* RECORDS FOR THIS TASK:

★ ★ ★ ★

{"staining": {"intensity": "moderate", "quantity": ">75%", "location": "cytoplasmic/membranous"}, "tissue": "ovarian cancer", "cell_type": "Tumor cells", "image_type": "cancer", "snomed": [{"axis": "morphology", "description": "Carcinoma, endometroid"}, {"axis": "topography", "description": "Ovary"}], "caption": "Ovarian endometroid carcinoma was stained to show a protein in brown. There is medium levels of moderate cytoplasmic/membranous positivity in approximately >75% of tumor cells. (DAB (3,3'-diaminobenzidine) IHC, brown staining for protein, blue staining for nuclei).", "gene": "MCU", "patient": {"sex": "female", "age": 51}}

★ ★ ★ ★

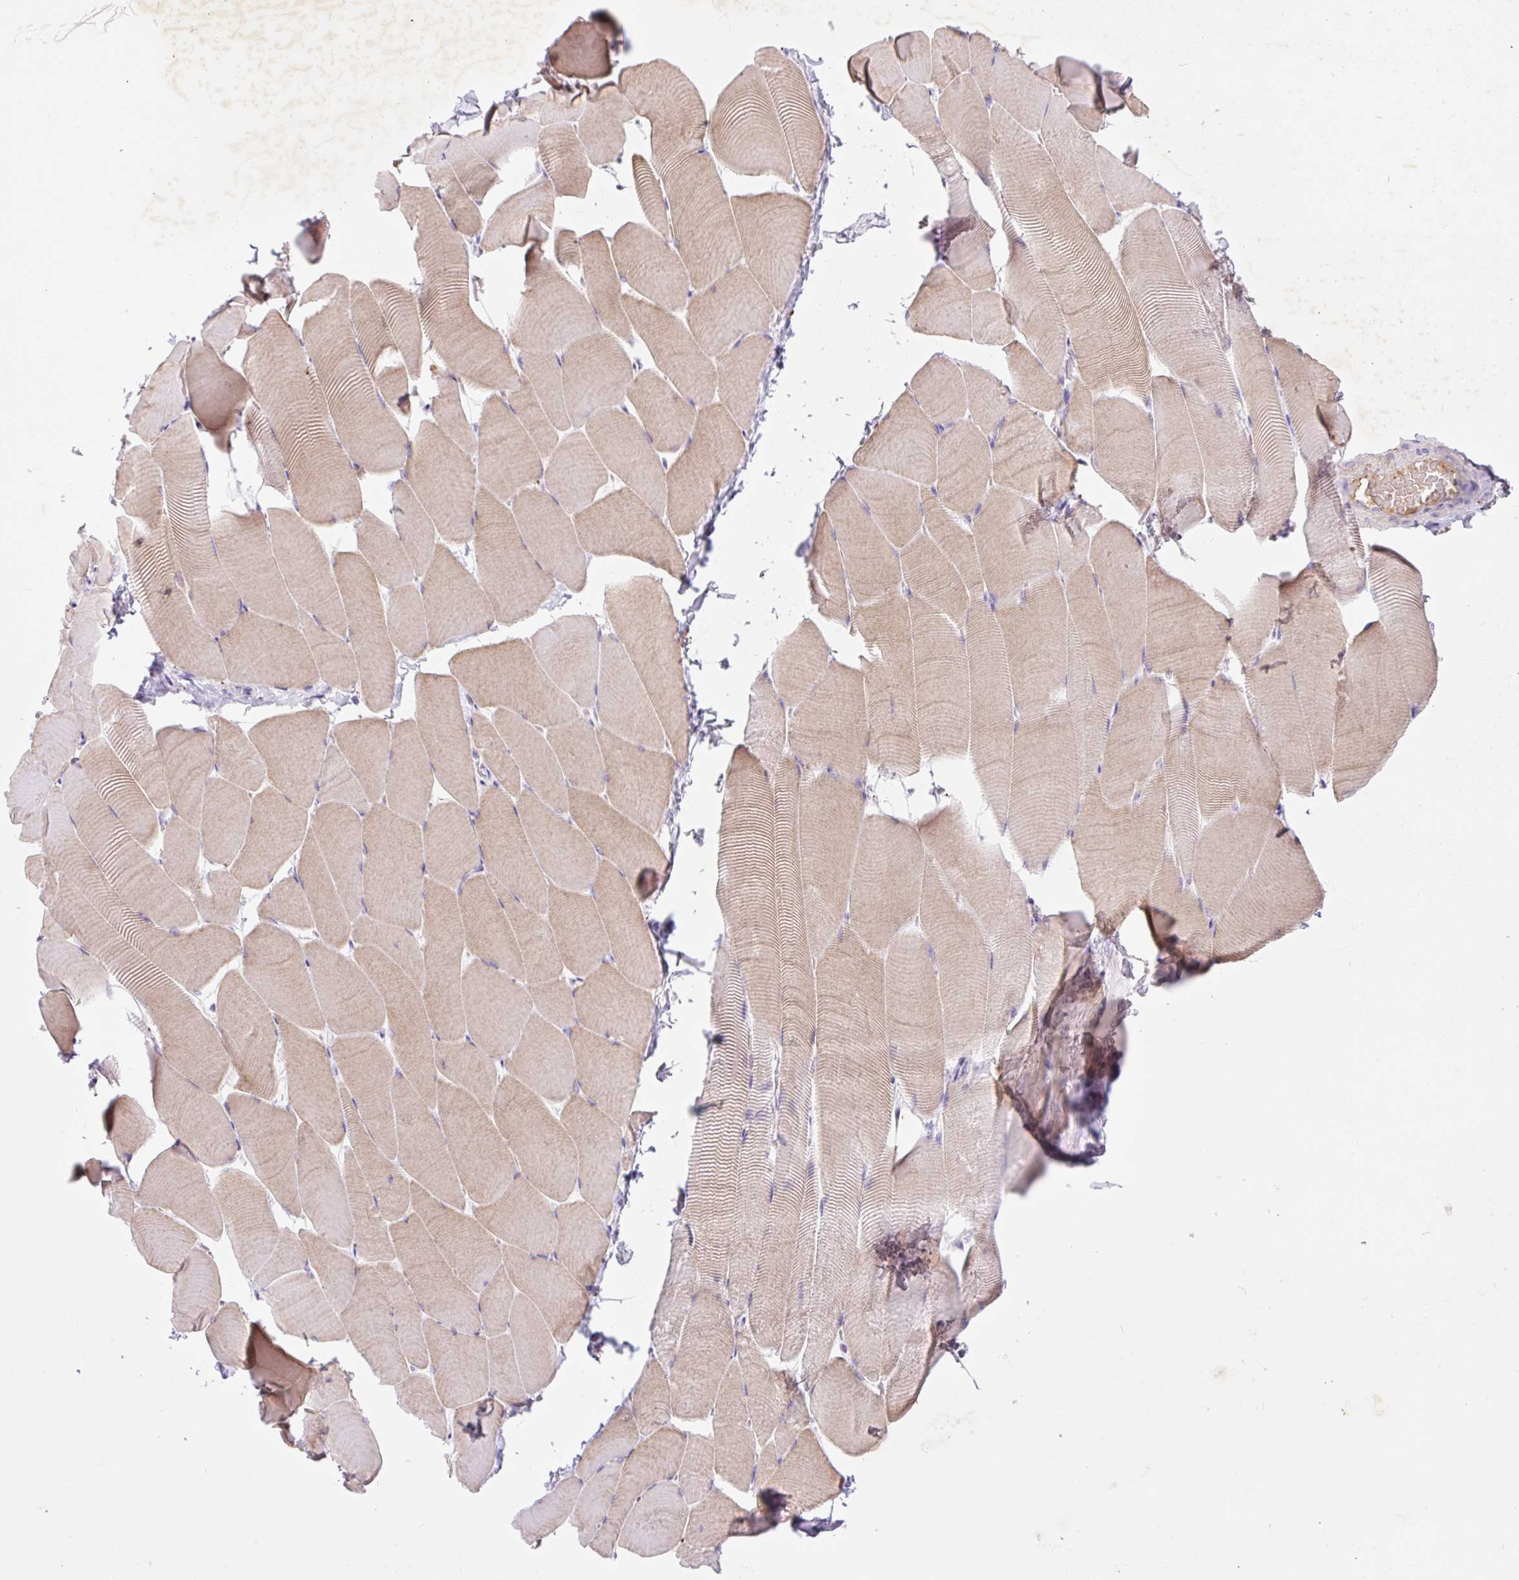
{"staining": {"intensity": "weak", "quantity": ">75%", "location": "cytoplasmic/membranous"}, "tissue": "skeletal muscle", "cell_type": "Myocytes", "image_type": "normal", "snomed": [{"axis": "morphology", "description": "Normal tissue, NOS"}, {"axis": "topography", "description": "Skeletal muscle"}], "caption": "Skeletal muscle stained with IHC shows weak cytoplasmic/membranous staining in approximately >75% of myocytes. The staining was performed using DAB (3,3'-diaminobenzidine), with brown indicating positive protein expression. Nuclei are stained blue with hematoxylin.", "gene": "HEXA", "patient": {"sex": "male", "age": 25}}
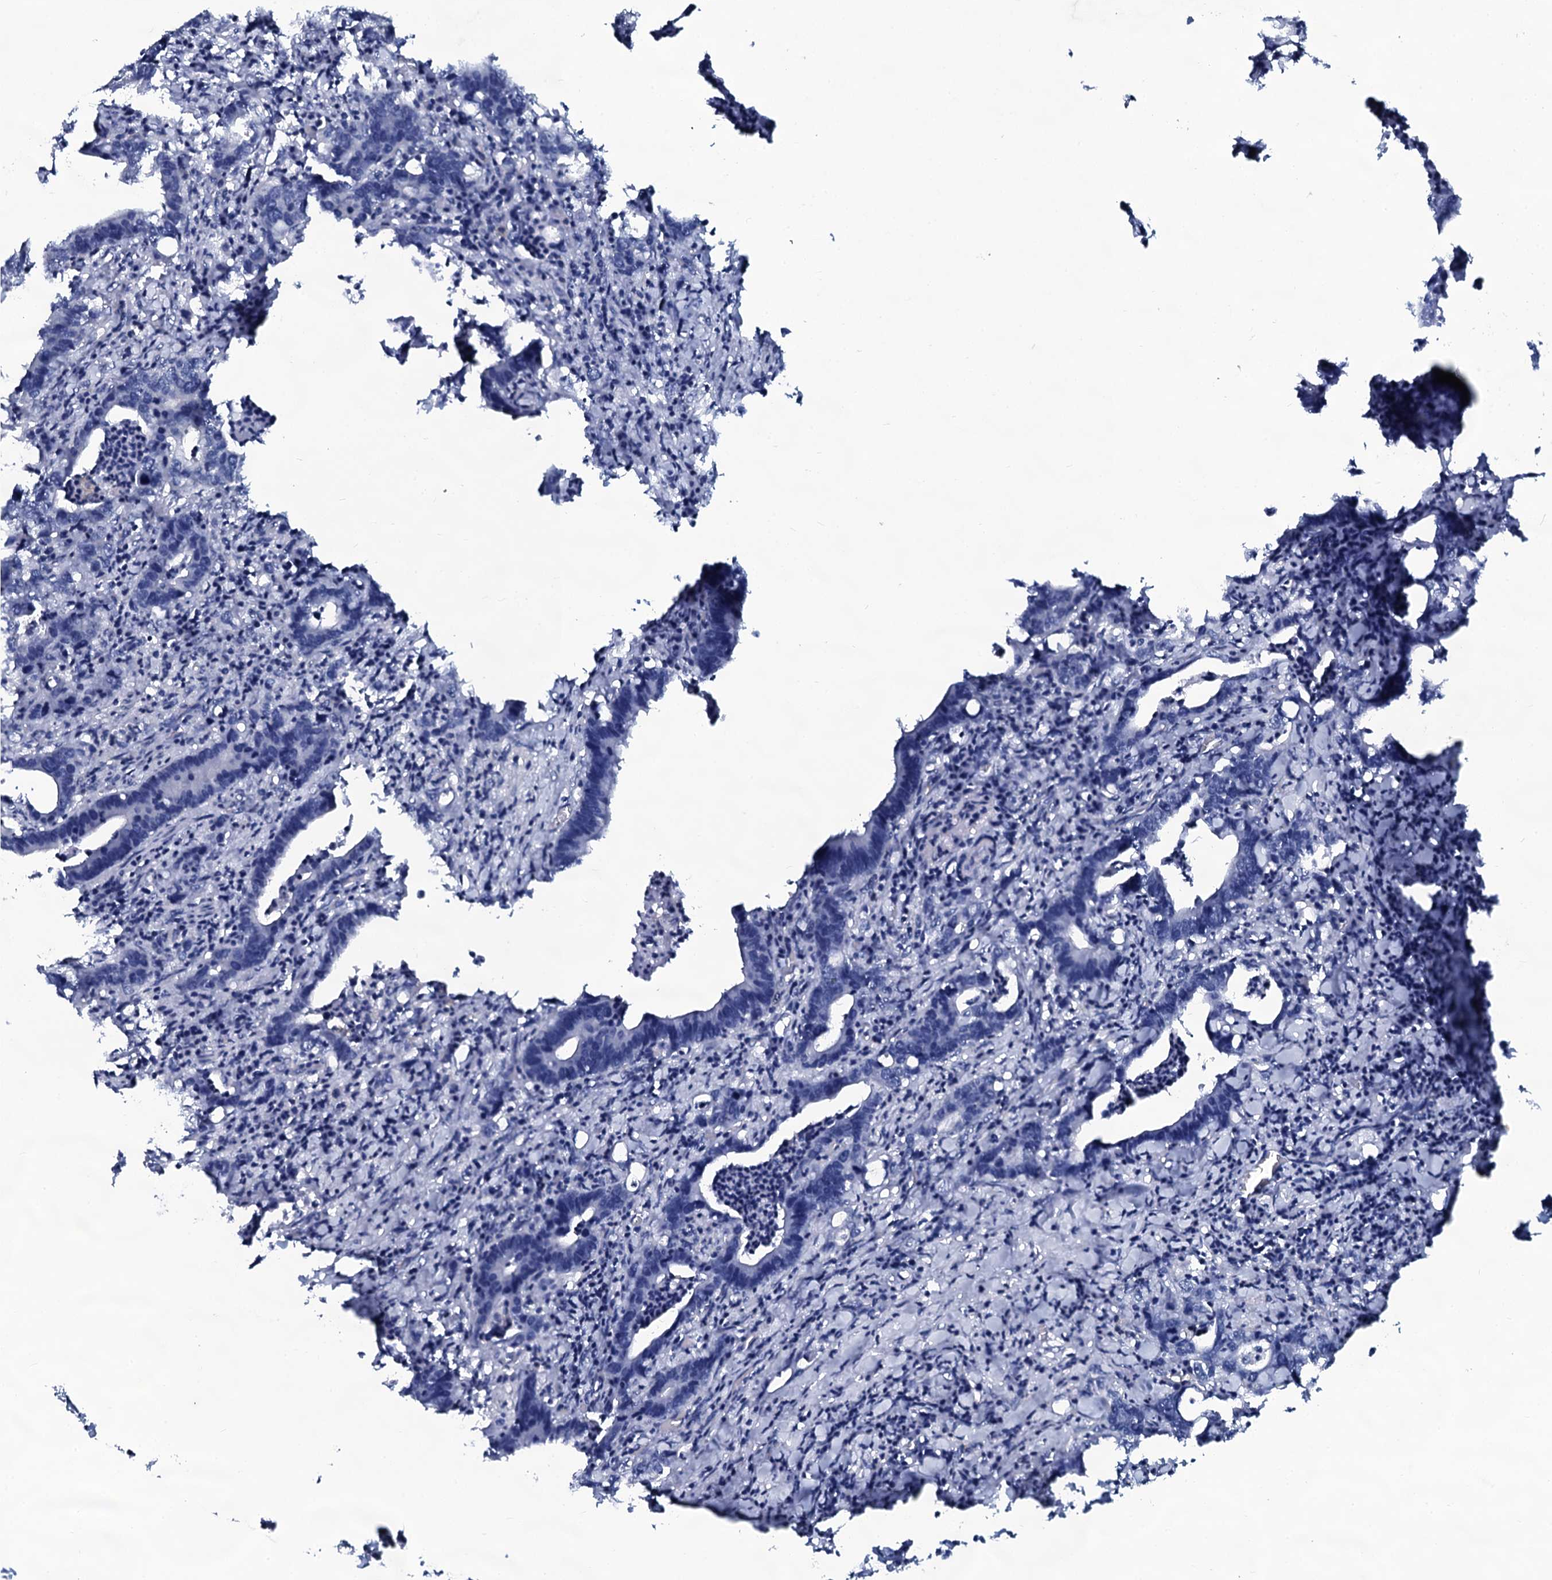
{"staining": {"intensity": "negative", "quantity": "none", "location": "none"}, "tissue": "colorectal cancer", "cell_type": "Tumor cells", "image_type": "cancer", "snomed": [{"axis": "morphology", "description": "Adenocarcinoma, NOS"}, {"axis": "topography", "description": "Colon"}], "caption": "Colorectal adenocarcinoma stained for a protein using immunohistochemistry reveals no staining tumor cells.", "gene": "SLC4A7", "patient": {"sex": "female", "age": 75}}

★ ★ ★ ★

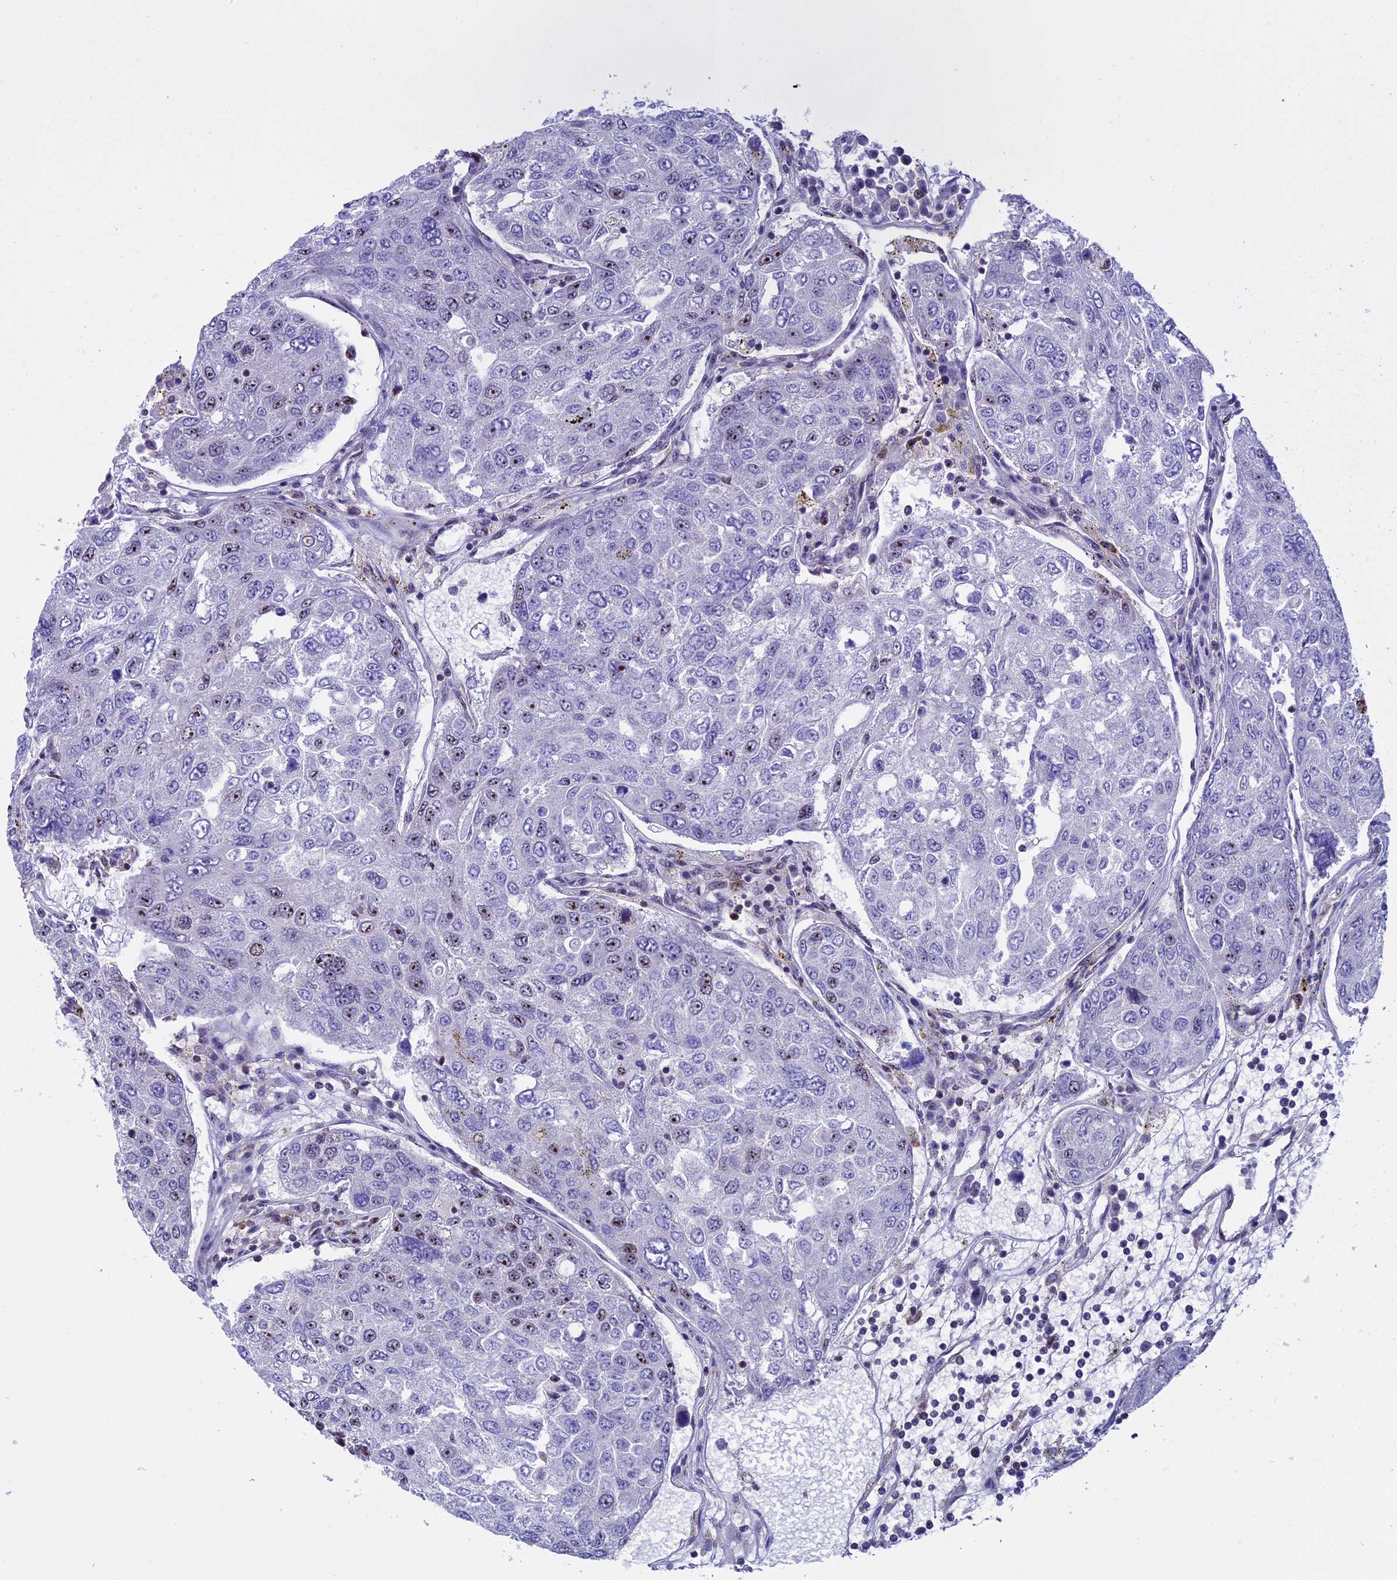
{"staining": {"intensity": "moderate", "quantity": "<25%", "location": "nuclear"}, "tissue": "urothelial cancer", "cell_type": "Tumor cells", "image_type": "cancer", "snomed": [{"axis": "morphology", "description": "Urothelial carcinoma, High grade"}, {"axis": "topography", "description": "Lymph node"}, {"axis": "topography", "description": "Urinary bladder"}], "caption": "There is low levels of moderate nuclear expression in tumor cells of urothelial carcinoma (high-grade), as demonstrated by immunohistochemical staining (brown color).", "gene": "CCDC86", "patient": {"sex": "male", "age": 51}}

★ ★ ★ ★

* REQUIREMENT:
Copy out every line from the data above that has "cytoplasmic" in it.

* TASK RESPONSE:
{"staining": {"intensity": "moderate", "quantity": ">75%", "location": "cytoplasmic/membranous"}, "tissue": "ovarian cancer", "cell_type": "Tumor cells", "image_type": "cancer", "snomed": [{"axis": "morphology", "description": "Carcinoma, endometroid"}, {"axis": "topography", "description": "Ovary"}], "caption": "Ovarian endometroid carcinoma was stained to show a protein in brown. There is medium levels of moderate cytoplasmic/membranous positivity in approximately >75% of tumor cells. (DAB (3,3'-diaminobenzidine) IHC, brown staining for protein, blue staining for nuclei).", "gene": "MCU", "patient": {"sex": "female", "age": 51}}
{"staining": {"intensity": "weak", "quantity": ">75%", "location": "cytoplasmic/membranous"}, "tissue": "skeletal muscle", "cell_type": "Myocytes", "image_type": "normal", "snomed": [{"axis": "morphology", "description": "Normal tissue, NOS"}, {"axis": "topography", "description": "Skeletal muscle"}], "caption": "Skeletal muscle stained with IHC shows weak cytoplasmic/membranous staining in approximately >75% of myocytes. The staining was performed using DAB (3,3'-diaminobenzidine), with brown indicating positive protein expression. Nuclei are stained blue with hematoxylin.", "gene": "HEXA", "patient": {"sex": "male", "age": 25}}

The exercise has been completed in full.